Over a year of treatment, the parents described with much pain their difficult experiences of physical abuse while growing up. Both had witnessed horrific violent crime in their countries of origin and they frequently experienced discrimination as recent immigrants. They found mutual support in discovering that they had these experiences in common. They learned to understand the connections between their past trauma, current stressors, and their present enactment of these experiences in their feelings of isolation and despair and in their fights.

The clinician also helped in practical ways, connecting them with community food banks, attending court hearings with Anita, and enlisting a pro bono immigration attorney to help with immigration proceedings. The weight of little Andrés normalised and he was showing a healthy developmental trajectory by the time he was 6 months old.

Meeting trauma with love

Interpersonal childhood trauma is very common, with more than two-thirds of children reporting at least one traumatic event by age 16 in the USA (Substance Abuse and Mental Health Services Administration (SAMHSA), no date). Family trauma is often the enactment in the private realm of social violence targeting marginalised and oppressed racial and ethnic communities. This violence could have happened in the past, in the present, or both – such as when immigrants flee violence only to find racism, bigotry and xenophobia. It calls for a clinical lens that encompasses historical, social and individual circumstances in tailoring mental health treatments that support parents in the multiple facets of their lives.

In learning to know themselves, parents gain a new understanding of their young children’s emotional needs. Shame and self-blame are transformed into self-understanding and compassion for themselves and their children.

Research evidence supports this two-generation approach (as described by Catherine Monk on pages 30–33). A recent study shows that trauma-exposed young children who participated, alongside their parents, in CPP treatment showed significantly less accelerated epigenetic ageing – a biological stress marker that predicts adult medical and psychiatric problems – than a comparison group (Sullivan et al., 2024). This study adds to extensive scientific evidence showing that the entire family benefits when parents grow in their knowledge of themselves. Parents’ love for their children is a powerful incentive to overcome trauma and transform pain into love. We found that parents and children build trust in themselves and rejoice in each other when they create angel moments together. Humans need safe, loving relationships, and healing their relationship helps both parents and children thrive in their new capacity to love and learn together.

All references can be found in the PDF version of this article.

Alicia Lieberman

Dr Alicia F. Lieberman is the Irving B. Harris Endowed Chair in Infant Mental Health, professor in the Department of Psychiatry and Behavioral Sciences, and director of the Child Trauma Research Program at the University of California, San Francisco. She directs the Early Trauma Treatment Network, funded since 2001 with the mission to increase access and raise the standard of care for trauma-exposed young children and their families across the USA. She is the senior developer of Child–Parent Psychotherapy (CPP), an evidence-based treatment for traumatised children from birth to age 5, with an international reach. Her research involves treatment outcome studies in pregnancy and with traumatised young children from low-income and under-represented minority groups.

Born in Paraguay, Dr Lieberman received her professional training in Israel and the USA. She is the recipient of numerous awards, including the 2020 Zero to Three Lifetime Achievement Award, the 2017 Whole Child Award from the Simms/Mann Institute, the 2016 René Spitz Award for Lifetime Achievement from the World Association of Infant Mental Health, and the 2016 Hero Award from the San Francisco Department of Public Health.

She is the author of The Emotional Life of the Toddler (2015, 2024) and numerous professional books and articles on pregnancy and early childhood mental health.

● ● ●

QUESTIONS TO ANSWER:
1/ In the article on family trauma, rewrite the paragraph beginning "Interpersonal childhood trauma is very common" as a short bulleted list that keeps its main facts.
2/ Transcribe the passage of the article on family trauma between "Interpersonal childhood trauma" and "of their lives.", inclusive.

INFORMATION SUPPLIED:
● ● ●

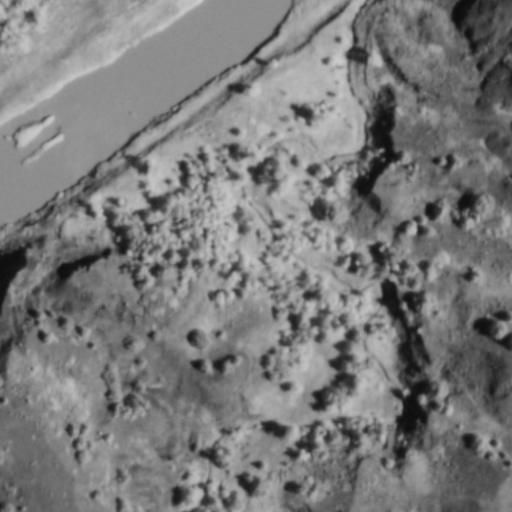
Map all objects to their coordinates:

● ● ●

WRITTEN RESPONSES:
1/
- Interpersonal childhood trauma is very common. In the USA, more than two-thirds of children report at least one traumatic event by age 16 (SAMHSA).
- Family trauma is often a private enactment of social violence aimed at marginalized and oppressed racial and ethnic communities.
- That violence may lie in the past, the present, or both. An example is immigrants who flee violence and then meet racism, bigotry and xenophobia.
- This calls for a clinical lens that takes in historical, social and individual circumstances. Mental health treatment should be tailored to support parents in the many facets of their lives.

2/
Interpersonal childhood trauma is very common, with more than two-thirds of children reporting at least one traumatic event by age 16 in the USA (Substance Abuse and Mental Health Services Administration (SAMHSA), no date). Family trauma is often the enactment in the private realm of social violence targeting marginalised and oppressed racial and ethnic communities. This violence could have happened in the past, in the present, or both – such as when immigrants flee violence only to find racism, bigotry and xenophobia. It calls for a clinical lens that encompasses historical, social and individual circumstances in tailoring mental health treatments that support parents in the multiple facets of their lives.